RECORD LIST

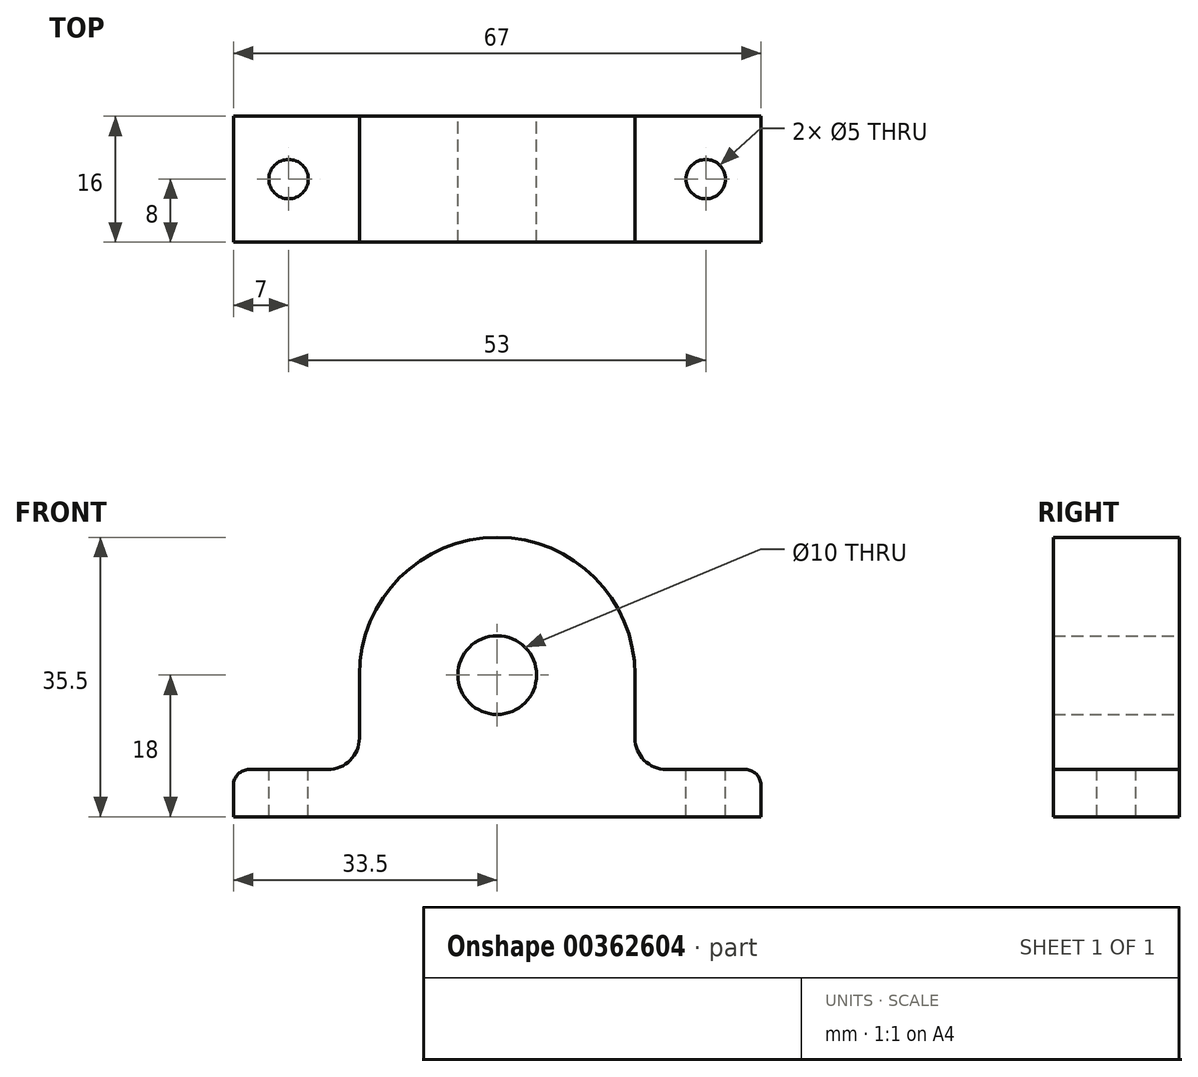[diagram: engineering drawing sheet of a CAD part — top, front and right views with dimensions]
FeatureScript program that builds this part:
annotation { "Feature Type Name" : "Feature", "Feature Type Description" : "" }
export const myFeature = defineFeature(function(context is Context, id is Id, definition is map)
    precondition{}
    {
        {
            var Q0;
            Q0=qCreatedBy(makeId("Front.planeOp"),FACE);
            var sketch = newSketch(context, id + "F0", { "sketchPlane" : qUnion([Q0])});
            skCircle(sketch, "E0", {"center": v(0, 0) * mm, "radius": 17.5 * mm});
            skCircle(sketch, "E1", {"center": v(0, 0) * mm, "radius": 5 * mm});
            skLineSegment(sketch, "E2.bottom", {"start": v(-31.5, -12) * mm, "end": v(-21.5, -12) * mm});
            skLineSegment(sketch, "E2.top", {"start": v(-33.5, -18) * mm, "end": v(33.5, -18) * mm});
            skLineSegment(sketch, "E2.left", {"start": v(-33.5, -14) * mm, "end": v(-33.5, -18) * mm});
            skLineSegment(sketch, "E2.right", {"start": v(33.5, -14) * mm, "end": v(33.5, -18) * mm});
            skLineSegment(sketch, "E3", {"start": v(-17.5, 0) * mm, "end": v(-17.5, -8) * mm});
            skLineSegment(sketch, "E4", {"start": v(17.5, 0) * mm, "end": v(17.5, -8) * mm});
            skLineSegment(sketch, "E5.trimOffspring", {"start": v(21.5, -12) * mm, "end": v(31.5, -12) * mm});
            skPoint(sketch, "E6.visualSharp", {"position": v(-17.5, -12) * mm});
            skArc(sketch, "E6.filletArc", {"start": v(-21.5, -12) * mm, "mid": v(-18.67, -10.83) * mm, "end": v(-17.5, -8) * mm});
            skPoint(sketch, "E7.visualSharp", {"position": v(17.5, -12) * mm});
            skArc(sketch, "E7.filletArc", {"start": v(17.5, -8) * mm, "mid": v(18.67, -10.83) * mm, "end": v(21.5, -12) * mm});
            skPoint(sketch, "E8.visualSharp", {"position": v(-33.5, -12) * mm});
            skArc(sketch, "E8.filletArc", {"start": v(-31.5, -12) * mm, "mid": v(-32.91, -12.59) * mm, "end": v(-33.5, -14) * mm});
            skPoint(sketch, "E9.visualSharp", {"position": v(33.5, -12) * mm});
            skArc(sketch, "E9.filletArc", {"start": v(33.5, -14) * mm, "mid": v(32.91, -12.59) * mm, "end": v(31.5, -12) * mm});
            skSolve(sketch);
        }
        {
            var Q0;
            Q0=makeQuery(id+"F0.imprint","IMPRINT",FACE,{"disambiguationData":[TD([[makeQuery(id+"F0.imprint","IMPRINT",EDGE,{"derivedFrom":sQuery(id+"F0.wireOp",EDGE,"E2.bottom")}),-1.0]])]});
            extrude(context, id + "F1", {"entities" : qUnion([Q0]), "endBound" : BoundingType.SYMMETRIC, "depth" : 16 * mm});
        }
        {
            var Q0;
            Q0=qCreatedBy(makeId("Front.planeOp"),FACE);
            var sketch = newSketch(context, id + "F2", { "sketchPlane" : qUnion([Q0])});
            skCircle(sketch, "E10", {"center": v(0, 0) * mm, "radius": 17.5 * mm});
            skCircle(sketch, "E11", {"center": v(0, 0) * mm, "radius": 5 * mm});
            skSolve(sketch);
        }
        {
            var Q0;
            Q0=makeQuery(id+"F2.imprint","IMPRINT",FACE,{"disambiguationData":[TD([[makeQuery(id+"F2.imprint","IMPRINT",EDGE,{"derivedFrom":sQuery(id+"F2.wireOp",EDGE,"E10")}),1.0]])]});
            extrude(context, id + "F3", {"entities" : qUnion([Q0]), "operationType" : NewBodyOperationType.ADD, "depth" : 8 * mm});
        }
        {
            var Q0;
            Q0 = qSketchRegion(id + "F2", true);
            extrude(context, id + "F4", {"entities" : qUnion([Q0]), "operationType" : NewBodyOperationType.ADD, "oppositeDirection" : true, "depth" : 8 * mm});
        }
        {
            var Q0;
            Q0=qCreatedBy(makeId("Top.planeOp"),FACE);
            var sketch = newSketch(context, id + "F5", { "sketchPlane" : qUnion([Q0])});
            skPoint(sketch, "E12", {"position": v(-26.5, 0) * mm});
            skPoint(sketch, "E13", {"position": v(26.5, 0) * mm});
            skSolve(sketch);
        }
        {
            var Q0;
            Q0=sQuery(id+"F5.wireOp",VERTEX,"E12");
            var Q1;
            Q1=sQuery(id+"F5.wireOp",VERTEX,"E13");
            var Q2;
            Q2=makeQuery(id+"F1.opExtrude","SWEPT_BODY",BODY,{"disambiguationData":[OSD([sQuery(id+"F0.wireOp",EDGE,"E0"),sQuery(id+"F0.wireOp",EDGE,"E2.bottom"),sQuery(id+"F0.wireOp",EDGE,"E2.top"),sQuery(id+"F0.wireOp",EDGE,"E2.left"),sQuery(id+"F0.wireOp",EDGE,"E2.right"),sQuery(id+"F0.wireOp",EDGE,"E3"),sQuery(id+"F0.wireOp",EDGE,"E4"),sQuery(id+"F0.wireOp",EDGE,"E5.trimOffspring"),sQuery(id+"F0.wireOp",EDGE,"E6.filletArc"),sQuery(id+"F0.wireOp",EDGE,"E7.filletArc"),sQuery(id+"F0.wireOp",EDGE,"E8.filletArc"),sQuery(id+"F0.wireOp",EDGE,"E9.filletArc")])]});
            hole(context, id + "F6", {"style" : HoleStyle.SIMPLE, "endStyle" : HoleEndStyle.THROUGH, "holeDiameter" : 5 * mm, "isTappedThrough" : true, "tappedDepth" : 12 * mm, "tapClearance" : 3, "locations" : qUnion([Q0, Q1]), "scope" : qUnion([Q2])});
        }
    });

TASK STATEMENT
Copy every line of the records above word for word, leaving out the pictures.

RESPONSE
[diagram: engineering drawing sheet of a CAD part — top, front and right views with dimensions]
FeatureScript program that builds this part:
annotation { "Feature Type Name" : "Feature", "Feature Type Description" : "" }
export const myFeature = defineFeature(function(context is Context, id is Id, definition is map)
    precondition{}
    {
        {
            var Q0;
            Q0=qCreatedBy(makeId("Front.planeOp"),FACE);
            var sketch = newSketch(context, id + "F0", { "sketchPlane" : qUnion([Q0])});
            skCircle(sketch, "E0", {"center": v(0, 0) * mm, "radius": 17.5 * mm});
            skCircle(sketch, "E1", {"center": v(0, 0) * mm, "radius": 5 * mm});
            skLineSegment(sketch, "E2.bottom", {"start": v(-31.5, -12) * mm, "end": v(-21.5, -12) * mm});
            skLineSegment(sketch, "E2.top", {"start": v(-33.5, -18) * mm, "end": v(33.5, -18) * mm});
            skLineSegment(sketch, "E2.left", {"start": v(-33.5, -14) * mm, "end": v(-33.5, -18) * mm});
            skLineSegment(sketch, "E2.right", {"start": v(33.5, -14) * mm, "end": v(33.5, -18) * mm});
            skLineSegment(sketch, "E3", {"start": v(-17.5, 0) * mm, "end": v(-17.5, -8) * mm});
            skLineSegment(sketch, "E4", {"start": v(17.5, 0) * mm, "end": v(17.5, -8) * mm});
            skLineSegment(sketch, "E5.trimOffspring", {"start": v(21.5, -12) * mm, "end": v(31.5, -12) * mm});
            skPoint(sketch, "E6.visualSharp", {"position": v(-17.5, -12) * mm});
            skArc(sketch, "E6.filletArc", {"start": v(-21.5, -12) * mm, "mid": v(-18.67, -10.83) * mm, "end": v(-17.5, -8) * mm});
            skPoint(sketch, "E7.visualSharp", {"position": v(17.5, -12) * mm});
            skArc(sketch, "E7.filletArc", {"start": v(17.5, -8) * mm, "mid": v(18.67, -10.83) * mm, "end": v(21.5, -12) * mm});
            skPoint(sketch, "E8.visualSharp", {"position": v(-33.5, -12) * mm});
            skArc(sketch, "E8.filletArc", {"start": v(-31.5, -12) * mm, "mid": v(-32.91, -12.59) * mm, "end": v(-33.5, -14) * mm});
            skPoint(sketch, "E9.visualSharp", {"position": v(33.5, -12) * mm});
            skArc(sketch, "E9.filletArc", {"start": v(33.5, -14) * mm, "mid": v(32.91, -12.59) * mm, "end": v(31.5, -12) * mm});
            skSolve(sketch);
        }
        {
            var Q0;
            Q0=makeQuery(id+"F0.imprint","IMPRINT",FACE,{"disambiguationData":[TD([[makeQuery(id+"F0.imprint","IMPRINT",EDGE,{"derivedFrom":sQuery(id+"F0.wireOp",EDGE,"E2.bottom")}),-1.0]])]});
            extrude(context, id + "F1", {"entities" : qUnion([Q0]), "endBound" : BoundingType.SYMMETRIC, "depth" : 16 * mm});
        }
        {
            var Q0;
            Q0=qCreatedBy(makeId("Front.planeOp"),FACE);
            var sketch = newSketch(context, id + "F2", { "sketchPlane" : qUnion([Q0])});
            skCircle(sketch, "E10", {"center": v(0, 0) * mm, "radius": 17.5 * mm});
            skCircle(sketch, "E11", {"center": v(0, 0) * mm, "radius": 5 * mm});
            skSolve(sketch);
        }
        {
            var Q0;
            Q0=makeQuery(id+"F2.imprint","IMPRINT",FACE,{"disambiguationData":[TD([[makeQuery(id+"F2.imprint","IMPRINT",EDGE,{"derivedFrom":sQuery(id+"F2.wireOp",EDGE,"E10")}),1.0]])]});
            extrude(context, id + "F3", {"entities" : qUnion([Q0]), "operationType" : NewBodyOperationType.ADD, "depth" : 8 * mm});
        }
        {
            var Q0;
            Q0 = qSketchRegion(id + "F2", true);
            extrude(context, id + "F4", {"entities" : qUnion([Q0]), "operationType" : NewBodyOperationType.ADD, "oppositeDirection" : true, "depth" : 8 * mm});
        }
        {
            var Q0;
            Q0=qCreatedBy(makeId("Top.planeOp"),FACE);
            var sketch = newSketch(context, id + "F5", { "sketchPlane" : qUnion([Q0])});
            skPoint(sketch, "E12", {"position": v(-26.5, 0) * mm});
            skPoint(sketch, "E13", {"position": v(26.5, 0) * mm});
            skSolve(sketch);
        }
        {
            var Q0;
            Q0=sQuery(id+"F5.wireOp",VERTEX,"E12");
            var Q1;
            Q1=sQuery(id+"F5.wireOp",VERTEX,"E13");
            var Q2;
            Q2=makeQuery(id+"F1.opExtrude","SWEPT_BODY",BODY,{"disambiguationData":[OSD([sQuery(id+"F0.wireOp",EDGE,"E0"),sQuery(id+"F0.wireOp",EDGE,"E2.bottom"),sQuery(id+"F0.wireOp",EDGE,"E2.top"),sQuery(id+"F0.wireOp",EDGE,"E2.left"),sQuery(id+"F0.wireOp",EDGE,"E2.right"),sQuery(id+"F0.wireOp",EDGE,"E3"),sQuery(id+"F0.wireOp",EDGE,"E4"),sQuery(id+"F0.wireOp",EDGE,"E5.trimOffspring"),sQuery(id+"F0.wireOp",EDGE,"E6.filletArc"),sQuery(id+"F0.wireOp",EDGE,"E7.filletArc"),sQuery(id+"F0.wireOp",EDGE,"E8.filletArc"),sQuery(id+"F0.wireOp",EDGE,"E9.filletArc")])]});
            hole(context, id + "F6", {"style" : HoleStyle.SIMPLE, "endStyle" : HoleEndStyle.THROUGH, "holeDiameter" : 5 * mm, "isTappedThrough" : true, "tappedDepth" : 12 * mm, "tapClearance" : 3, "locations" : qUnion([Q0, Q1]), "scope" : qUnion([Q2])});
        }
    });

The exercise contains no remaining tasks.